Die Übernahme der Bäder hat wirtschaftliche Gründe und finanzielle Vorteile für die Stadt, die bislang die Bäder mit jährlich rund 500.000 Euro bezuschusste. Diese Zuwendung wird ab 2016 auf rund 50.000 Euro reduziert, womit Altenburg lediglich noch seinen Anteil am Schul- und Vereinssport beisteuert und damit den Haushalt erheblich entlastet.

Ausgaben für Ewa erhöhen sich

Damit erhöhen sich allerdings die Ausgaben für die Ewa, da Bäder bekanntlich meist Zuschussgeschäfte sind. Geerlings will einen Teil der Mehrkosten steuertechnisch verrechnen. Ein weiterer Teil sind jene Gelder, die die Ewa in den vergangenen Jahren ohnehin an das Rathaus überwies und die auch in die Bäder flossen. Diese Zuschüsse an die Stadt entfallen jetzt, so dass der Geschäftsführer davon ausgeht, dass die Finanzierung der beiden Einrichtungen gesichert ist und im Ewa-Etat keine neuen Löcher reißt.

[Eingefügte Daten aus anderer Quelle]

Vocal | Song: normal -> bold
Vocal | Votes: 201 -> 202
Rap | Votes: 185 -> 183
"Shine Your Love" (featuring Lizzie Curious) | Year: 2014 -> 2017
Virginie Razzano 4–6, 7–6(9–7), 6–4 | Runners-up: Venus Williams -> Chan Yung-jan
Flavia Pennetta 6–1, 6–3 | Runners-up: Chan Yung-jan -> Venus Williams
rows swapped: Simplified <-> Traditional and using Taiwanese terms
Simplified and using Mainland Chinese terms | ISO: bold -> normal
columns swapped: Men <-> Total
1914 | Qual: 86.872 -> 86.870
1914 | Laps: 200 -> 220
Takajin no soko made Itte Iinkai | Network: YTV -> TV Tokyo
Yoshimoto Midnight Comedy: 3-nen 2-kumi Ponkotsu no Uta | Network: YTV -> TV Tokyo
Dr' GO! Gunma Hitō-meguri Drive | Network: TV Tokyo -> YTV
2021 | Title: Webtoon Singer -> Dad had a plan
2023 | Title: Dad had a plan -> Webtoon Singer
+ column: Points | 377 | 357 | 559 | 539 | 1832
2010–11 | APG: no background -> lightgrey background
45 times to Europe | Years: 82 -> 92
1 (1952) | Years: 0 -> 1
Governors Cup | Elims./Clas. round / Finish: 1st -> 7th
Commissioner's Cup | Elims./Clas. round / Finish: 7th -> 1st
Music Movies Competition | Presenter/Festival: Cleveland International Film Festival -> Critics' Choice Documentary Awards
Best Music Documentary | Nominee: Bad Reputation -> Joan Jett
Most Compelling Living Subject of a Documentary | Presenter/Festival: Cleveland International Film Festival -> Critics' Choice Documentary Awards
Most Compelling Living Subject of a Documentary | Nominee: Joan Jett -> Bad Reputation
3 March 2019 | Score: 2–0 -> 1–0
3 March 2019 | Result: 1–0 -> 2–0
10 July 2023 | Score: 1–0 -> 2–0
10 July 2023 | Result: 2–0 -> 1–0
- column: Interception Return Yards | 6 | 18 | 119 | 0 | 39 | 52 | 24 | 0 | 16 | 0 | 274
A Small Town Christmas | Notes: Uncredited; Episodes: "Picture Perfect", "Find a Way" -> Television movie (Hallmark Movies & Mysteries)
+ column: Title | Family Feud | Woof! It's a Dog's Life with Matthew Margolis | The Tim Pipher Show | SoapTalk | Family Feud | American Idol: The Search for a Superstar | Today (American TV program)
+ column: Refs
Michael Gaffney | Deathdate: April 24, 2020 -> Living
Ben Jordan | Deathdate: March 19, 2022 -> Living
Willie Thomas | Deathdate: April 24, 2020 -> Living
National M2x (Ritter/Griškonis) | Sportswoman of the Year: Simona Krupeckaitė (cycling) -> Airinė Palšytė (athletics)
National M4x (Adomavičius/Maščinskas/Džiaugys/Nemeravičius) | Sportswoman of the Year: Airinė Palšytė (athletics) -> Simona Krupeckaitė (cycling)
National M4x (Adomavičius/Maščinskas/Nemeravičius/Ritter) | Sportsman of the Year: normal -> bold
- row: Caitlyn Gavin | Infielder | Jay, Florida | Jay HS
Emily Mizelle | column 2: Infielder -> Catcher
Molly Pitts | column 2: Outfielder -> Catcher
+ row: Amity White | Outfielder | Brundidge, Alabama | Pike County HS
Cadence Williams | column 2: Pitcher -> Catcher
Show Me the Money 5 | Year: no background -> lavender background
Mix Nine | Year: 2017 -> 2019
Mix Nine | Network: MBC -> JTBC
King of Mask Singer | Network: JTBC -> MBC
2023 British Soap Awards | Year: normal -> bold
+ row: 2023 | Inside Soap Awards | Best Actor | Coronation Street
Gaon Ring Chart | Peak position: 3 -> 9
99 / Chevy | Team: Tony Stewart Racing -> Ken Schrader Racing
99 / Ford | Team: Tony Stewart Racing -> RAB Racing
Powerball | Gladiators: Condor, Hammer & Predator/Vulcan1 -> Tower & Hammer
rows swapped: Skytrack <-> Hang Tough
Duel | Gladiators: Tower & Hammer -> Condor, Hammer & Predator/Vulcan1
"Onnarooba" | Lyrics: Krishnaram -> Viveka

Das soll auch deswegen gelingen, weil die Betreibung effizienter erfolgen soll.

„Wenn ihr das gelingt, dann soll sie das tun“, sagte am Mittwoch OB Wolf. Für ihn sei wichtig, dass sowohl der Schul- und der Vereinsport weiter vernünftig betrieben werden können und es bei sozialverträglichen Eintrittspreisen bleibt. Alles andere funktioniere nun unter Wettbewerbsbedingungen. Damit beginne eine neue Ära, die die Bäder auf ein neues Level heben werden, sagte der Oberbürgermeister. Die Stadt allein habe dazu nicht die Kraft. Ein leistungsfähiges und solides Unternehmen wie die Ewa könne dies jedoch.

Alle Vorhaben sollen nun in einem Investitionsplan für die nächsten Jahre festgeschrieben werden. Dazu gehören in jedem Fall ein neuer Weg zum Südbad und neue Stellplätze sowie die Renovierung des Küchenpavillons. Eine Sauna am Hallenbad wird es nicht wieder geben, ebenso keine gastronomische Einrichtung.

Parallel wird ein Marketing-Konzept erstellt, um die Zahl der Gäste und die Einnahmen zu erhöhen. Ab Neujahr werden auch Fachangestellte für Bäder-Betreibung ausgebildet.